------ DATA FOR THIS EXERCISE

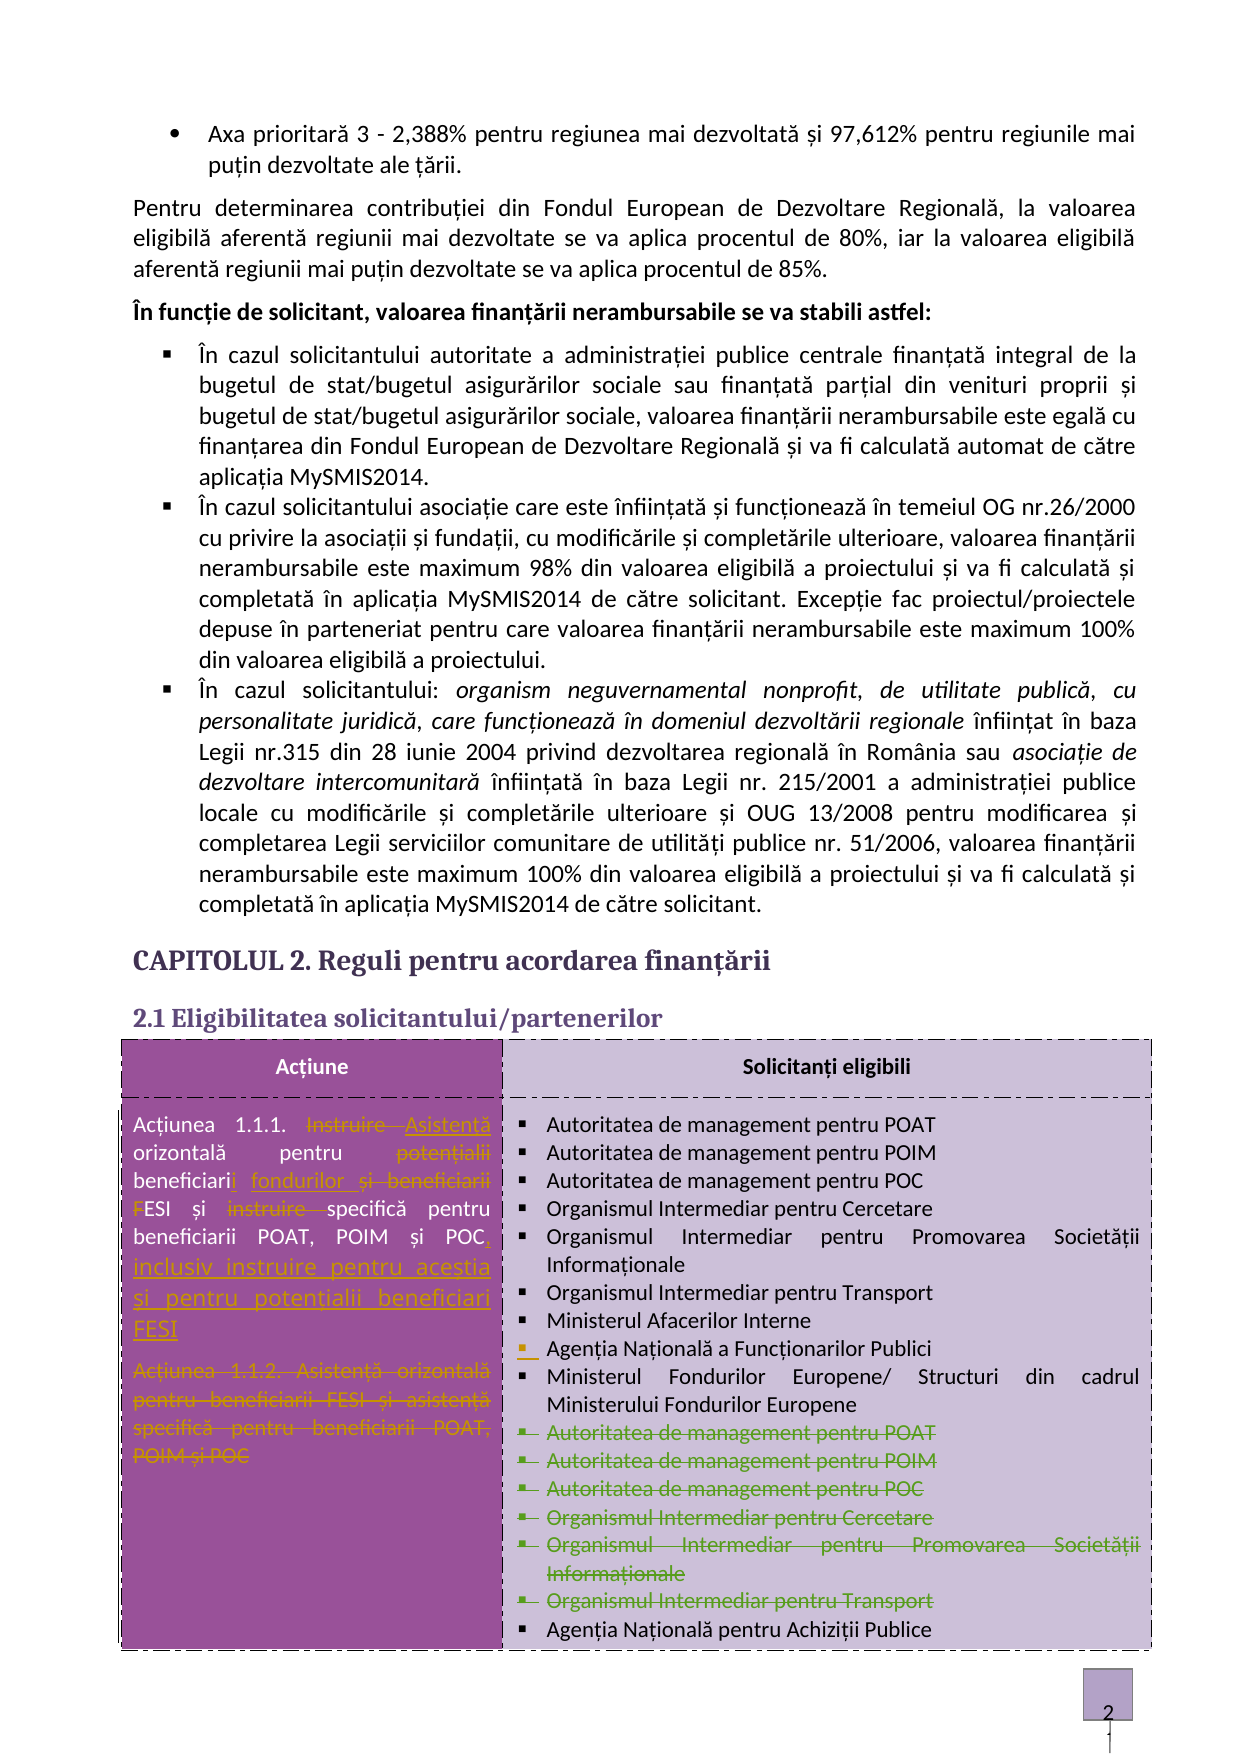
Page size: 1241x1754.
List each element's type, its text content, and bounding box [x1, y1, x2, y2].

list În cazul solicitantului: organism neguvernamental nonprofit, de utilitate publică, cu personalitate juridică, care funcţionează în domeniul dezvoltării regionale înființat în baza Legii nr.315 din 28 iunie 2004 privind dezvoltarea regională în România sau asociaţie de dezvoltare intercomunitară înființată în baza Legii nr. 215/2001 a administrației publice locale cu modificările și completările ulterioare și OUG 13/2008 pentru modificarea şi completarea Legii serviciilor comunitare de utilităţi publice nr. 51/2006, valoarea finanțării nerambursabile este maximum 100% din valoarea eligibilă a proiectului și va fi calculată și completată în aplicația MySMIS2014 de către solicitant. [161, 674, 1137, 919]
list În cazul solicitantului autoritate a administraţiei publice centrale finanţată integral de la bugetul de stat/bugetul asigurărilor sociale sau finanțată parţial din venituri proprii şi bugetul de stat/bugetul asigurărilor sociale, valoarea finanțării nerambursabile este egală cu finanțarea din Fondul European de Dezvoltare Regională și va fi calculată automat de către aplicația MySMIS2014. [161, 339, 1137, 491]
table_header Solicitanți eligibili [502, 1039, 1152, 1097]
text Pentru determinarea contribuției din Fondul European de Dezvoltare Regională, la valoarea eligibilă aferentă regiunii mai dezvoltate se va aplica procentul de 80%, iar la valoarea eligibilă aferentă regiunii mai puțin dezvoltate se va aplica procentul de 85%. [133, 192, 1137, 283]
table_header Acțiune [122, 1039, 502, 1097]
subtitle 2.1 Eligibilitatea solicitantului/partenerilor [133, 1003, 1137, 1034]
list În cazul solicitantului asociație care este înființată și funcționează în temeiul OG nr.26/2000 cu privire la asociații și fundații, cu modificările și completările ulterioare, valoarea finanțării nerambursabile este maximum 98% din valoarea eligibilă a proiectului și va fi calculată și completată în aplicația MySMIS2014 de către solicitant. Excepție fac proiectul/proiectele depuse în parteneriat pentru care valoarea finanțării nerambursabile este maximum 100% din valoarea eligibilă a proiectului. [161, 491, 1137, 674]
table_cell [122, 1097, 502, 1649]
list Axa prioritară 3 - 2,388% pentru regiunea mai dezvoltată și 97,612% pentru regiunile mai puțin dezvoltate ale țării. [170, 118, 1137, 179]
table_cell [502, 1097, 1152, 1649]
text În funcție de solicitant, valoarea finanțării nerambursabile se va stabili astfel: [133, 296, 1137, 326]
subtitle CAPITOLUL 2. Reguli pentru acordarea finanțării [133, 944, 1137, 977]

------------

# [WHAT NEEDS TO BE DONE]
Copy all entries exactly; skip pictures.

# [EXPECTED ANSWER]
Page size: 1241x1754.
List each element's type, its text content, and bounding box [x1, y1, x2, y2].

list În cazul solicitantului: organism neguvernamental nonprofit, de utilitate publică, cu personalitate juridică, care funcţionează în domeniul dezvoltării regionale înființat în baza Legii nr.315 din 28 iunie 2004 privind dezvoltarea regională în România sau asociaţie de dezvoltare intercomunitară înființată în baza Legii nr. 215/2001 a administrației publice locale cu modificările și completările ulterioare și OUG 13/2008 pentru modificarea şi completarea Legii serviciilor comunitare de utilităţi publice nr. 51/2006, valoarea finanțării nerambursabile este maximum 100% din valoarea eligibilă a proiectului și va fi calculată și completată în aplicația MySMIS2014 de către solicitant. [161, 674, 1137, 919]
list În cazul solicitantului autoritate a administraţiei publice centrale finanţată integral de la bugetul de stat/bugetul asigurărilor sociale sau finanțată parţial din venituri proprii şi bugetul de stat/bugetul asigurărilor sociale, valoarea finanțării nerambursabile este egală cu finanțarea din Fondul European de Dezvoltare Regională și va fi calculată automat de către aplicația MySMIS2014. [161, 339, 1137, 491]
table_header Solicitanți eligibili [502, 1039, 1152, 1097]
text Pentru determinarea contribuției din Fondul European de Dezvoltare Regională, la valoarea eligibilă aferentă regiunii mai dezvoltate se va aplica procentul de 80%, iar la valoarea eligibilă aferentă regiunii mai puțin dezvoltate se va aplica procentul de 85%. [133, 192, 1137, 283]
table_header Acțiune [122, 1039, 502, 1097]
subtitle 2.1 Eligibilitatea solicitantului/partenerilor [133, 1003, 1137, 1034]
list În cazul solicitantului asociație care este înființată și funcționează în temeiul OG nr.26/2000 cu privire la asociații și fundații, cu modificările și completările ulterioare, valoarea finanțării nerambursabile este maximum 98% din valoarea eligibilă a proiectului și va fi calculată și completată în aplicația MySMIS2014 de către solicitant. Excepție fac proiectul/proiectele depuse în parteneriat pentru care valoarea finanțării nerambursabile este maximum 100% din valoarea eligibilă a proiectului. [161, 491, 1137, 674]
table_cell [122, 1097, 502, 1649]
list Axa prioritară 3 - 2,388% pentru regiunea mai dezvoltată și 97,612% pentru regiunile mai puțin dezvoltate ale țării. [170, 118, 1137, 179]
table_cell [502, 1097, 1152, 1649]
text În funcție de solicitant, valoarea finanțării nerambursabile se va stabili astfel: [133, 296, 1137, 326]
subtitle CAPITOLUL 2. Reguli pentru acordarea finanțării [133, 944, 1137, 977]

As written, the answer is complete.